Title: Integrating Information from Existing Risk Prediction Models with No Model Details
Speaker: Peisong Han (UMich)

Consider the setting where (i) individual-level data are collected to build a regression model for the association between observing an event of interest and certain covariates, and (ii) some risk calculators predicting the risk of the event using less detailed covariates are available, possibly as black boxes with little information available about how they were built. We propose a general empirical-likelihood-based framework to integrate the rich auxiliary information contained in the calculators into fitting the regression model in order to improve the efficiency for the estimation of regression parameters. As an application, we study the dependence of the risk of high grade prostate cancer on both conventional risk factors and newly identified biomarkers by integrating information from the Prostate Biopsy Collaborative Group (PBCG) risk calculator, which was built based on conventional risk factors alone. This is joint work with Jeremy Taylor and Bhramar Mukherjee.

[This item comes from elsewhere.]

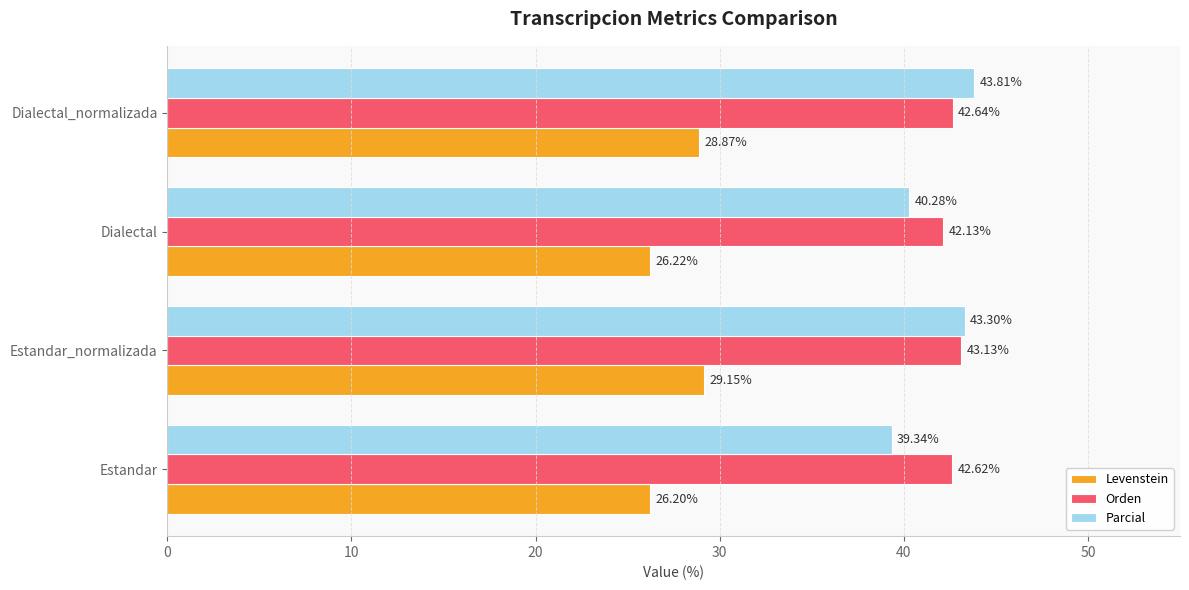

List the series in order of their peak value, lowest first.

Levenstein, Orden, Parcial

Title: High Dimensional Semi-Supervised Regression: Robust Sparsity-Free Inference
Speaker: Abhishek Chakrabortty (TAMU)

Semi-supervised (SS) inference has received considerable attention in recent times. Here, apart from a small/moderate sized supervised data S, one also has a much larger sized unsupervised data U available, and it is natural to ask when and how the information from U can be exploited. Such settings arise naturally when the covariates are easily available but the response is expensive and/or difficult to obtain, a scenario frequently encountered in modern studies involving large databases.
We consider high dimensional (HD) inference for linear regression under SS settings, where the covariate dimension can diverge (possibly faster) with the size of S, but is still smaller than the size of U (available in plenty). Our framework requires no assumptions of a true linear model, nor any direct sparsity conditions on the HD parameter. We investigate the possibility of ‘improved’ SS inference that can alleviate the stringent sparsity conditions known to be unavoidable for root-n-rate inference on low dimensional components of the HD parameter in supervised settings. We demonstrate a seamless imputation-based construction of a family of SS estimators that naturally possess asymptotic linear expansions (ALEs) that facilitate inference via Gaussian approximation, and yet, do not directly require any sparsity assumptions on the parameter or the precision matrix, all of which are typical requirements in supervised HD inference. In particular, we show that it is possible to achieve a root-n-rate ALE even when the HD parameter is fully dense, and also match the ALE of the supervised Debiased Lasso but under much weaker sparsity assumptions. We also obtain the semi-parametric optimal ALE. Overall, we show the remarkable benefits of SS settings in facilitating HD inference under minimal conditions and breaking known sparsity barriers.